From Country Life, Gianina Schwanecke
There's an art to beekeeping, and it starts with pheromones - the invisible chemical scents you produce.
"Working beehives you've got to be totally relaxed," says Frank Lindsay, a man with more than half-a-century's worth of experience tending to bees.
His fascination with bees started after a childhood visit to a Havelock North honey factory. However, a failed attempt to start his own hive in which his father and brother were stung multiple times, saw him banned from keeping bees until he got older
Later working as a technician for the Post Office gave him enough time to tend to bees and he got his first hive in 1970. At its peak, Frank kept about 450 commercial hives across Wellington, Horowhenua, Ōtaki.
"Most beekeepers only have their hives within 30km radius but we had ours over a 100km radius because it's just a coastal strip.
"Wellington is known for its southerlies. When the southerlies occur during our summer and spring we don't get much honey. And in Ōtaki it's sheltered from the southerlies. So when it's bad weather here, it's good weather there ... best of both worlds."
These days he's focused on helping grow future and hobbyist beekeepers through helping tend to hives on the outskirts of Wellington, run by the Wellington Beekeepers Association.
"Generally a box of bees is around about 15-20,000 bees. In Wellington area, it's around about 30 kilos [of honey] per hive."
Bees gather pollen from trees in spring, then from pasture from December onwards, which they use to make honey.
The wider Wellington region produces a bush blend, often marked by dark orange pollen from gorse flowers, as well as the white, sugary honey made of pollen collected from pōhutukawa flowers.
"Everything that is a weed is great for bees. If you're in an area that has a bit of bush and open farmland, the bees do really well.
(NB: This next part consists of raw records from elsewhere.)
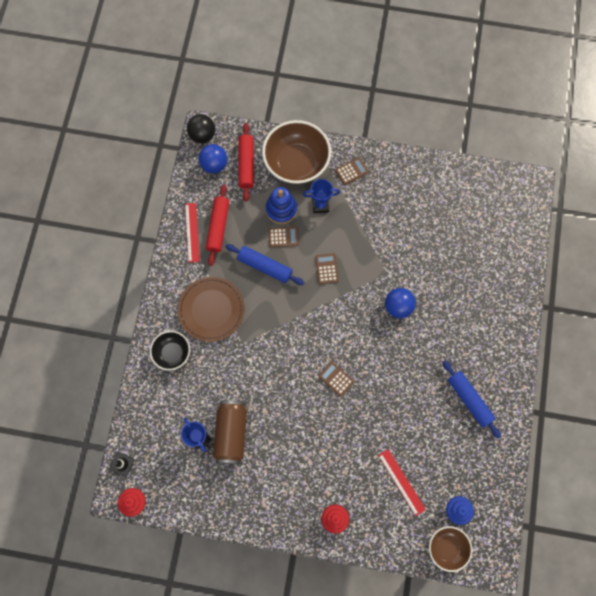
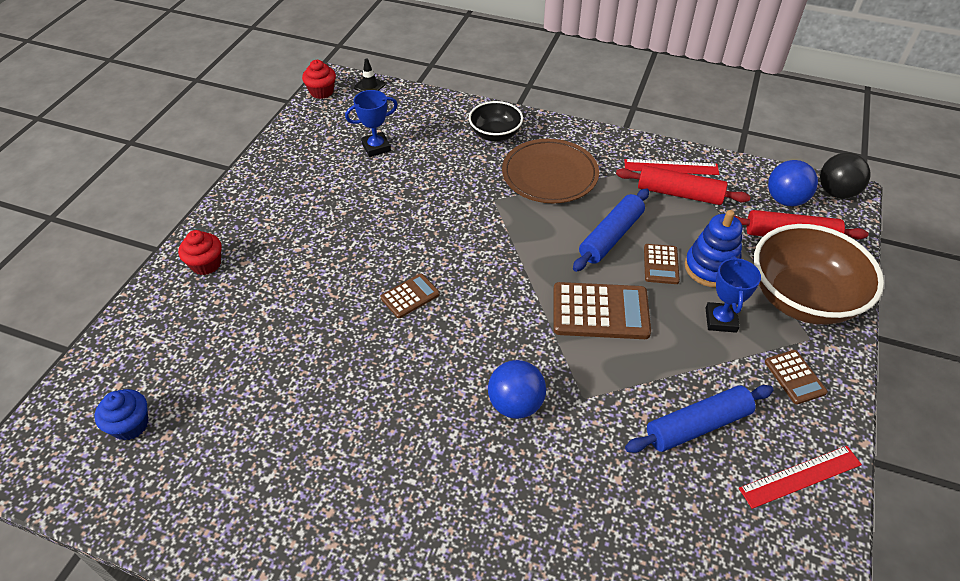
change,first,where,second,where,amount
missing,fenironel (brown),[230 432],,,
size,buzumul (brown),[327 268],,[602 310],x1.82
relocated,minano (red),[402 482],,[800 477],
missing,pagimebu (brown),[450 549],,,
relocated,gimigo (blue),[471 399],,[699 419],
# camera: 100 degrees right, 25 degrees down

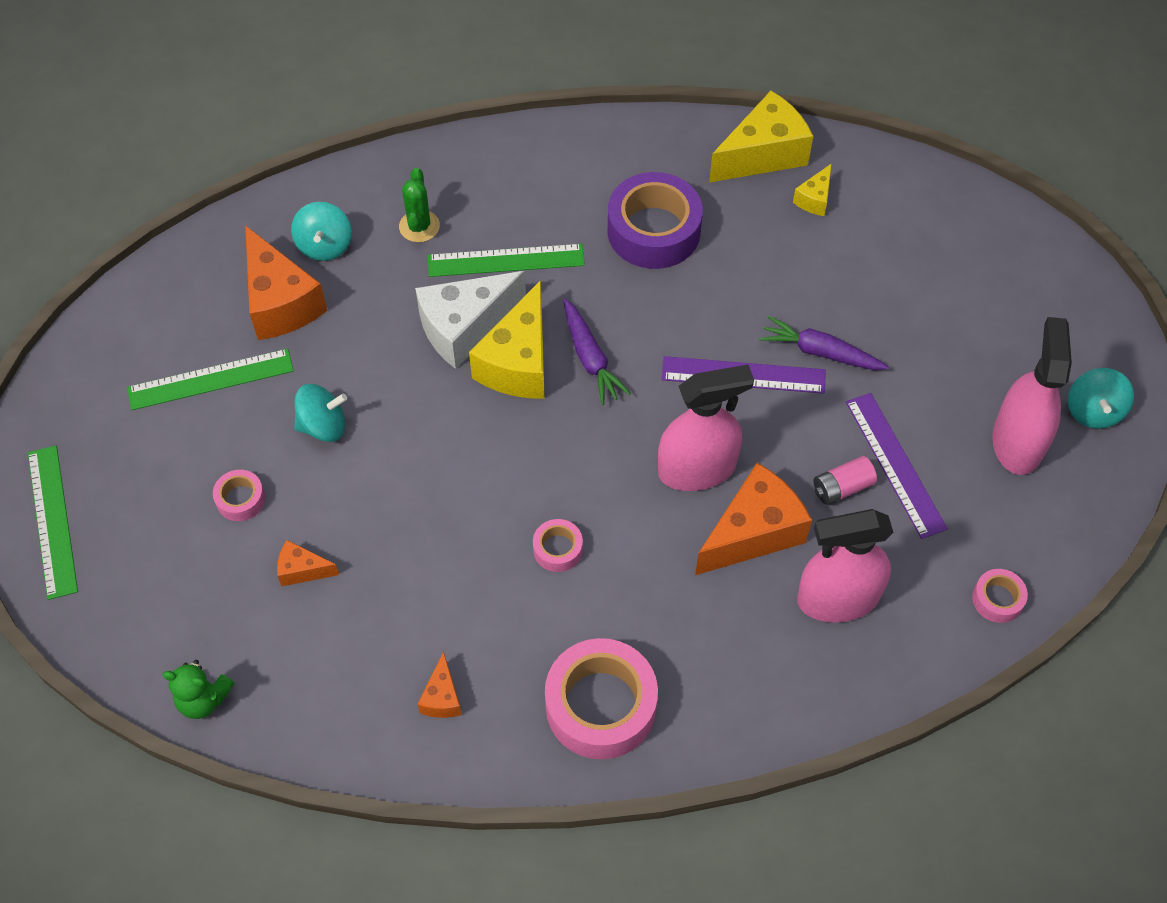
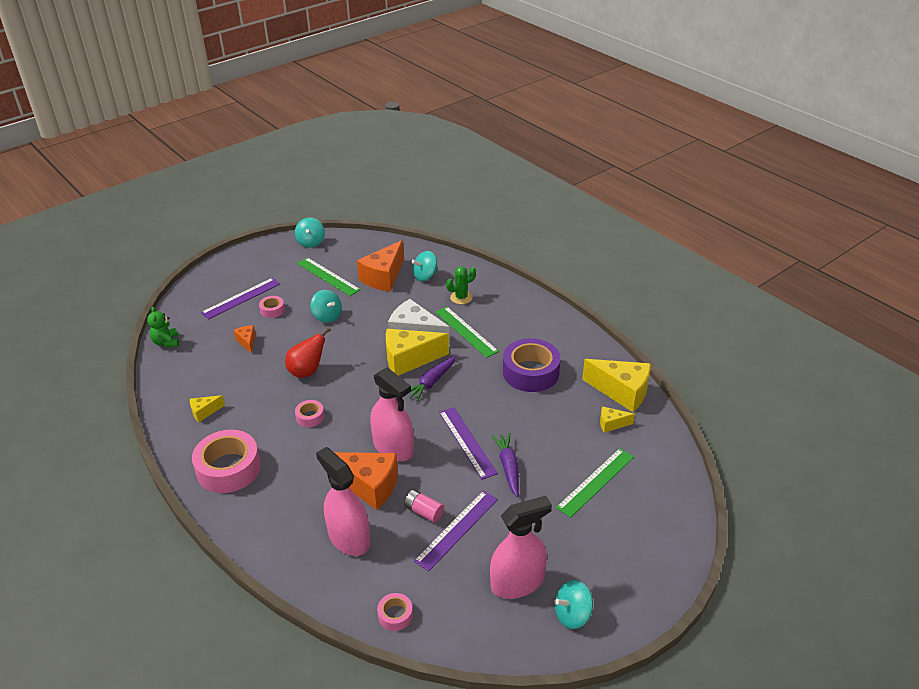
change,first,where,second,where,amount
relocated,minano (green),[53 523],,[595 483],
colour,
It all depends on how many beekeepers are around. Frank says this is the first year they've really started producing honey with many beekeepers exiting the mānuka honey industry.
"They're entering season collapse," he says. "It was a gold rush and then everybody jumped on it. Even the family businesses are hurting and they've dropped their numbers to be more sustainable."
Changes in farming practices have also influenced changes in beekeeping, with the rise of rotational grazing practices reducing the amount of clover available for bees
"We're just a Cinderella industry that sits in the background. If you're a kiwifruit or avo grower we're really important but if you're a farmer we're just providing a source of free pollination which they don't see."
Late autumn is a time for maintenance jobs like replacing frames and checking the health of the hive.
"Some of your best production hives have high [varroa] mites at the end of the summer and then they collapse."
Varroa mites are an ectoparasite which suck the blood of the bees and can lead to other viruses infecting the hive.
Every week Frank checks on the club's hives and photographs the mite fall, to track the number of varroa mites in the hive. He uses artificial intelligence programmes to do the counting for him
"The difference between 1 percent which is 3 mites per 100 bees and 5 percent which is 15 mites, is you only get half the honey crop."
Frank is a life member of several beeclubs, including the Wellington Beekeepers Association, the Southern North Island Beekeepers Group and National Beekeepers Association.
The Southern North Island Beekeepers Group is running it's own conference in Whanganui in August, with Australian beekeeper and scientist Randy Oliver coming to talk more about varroa mites.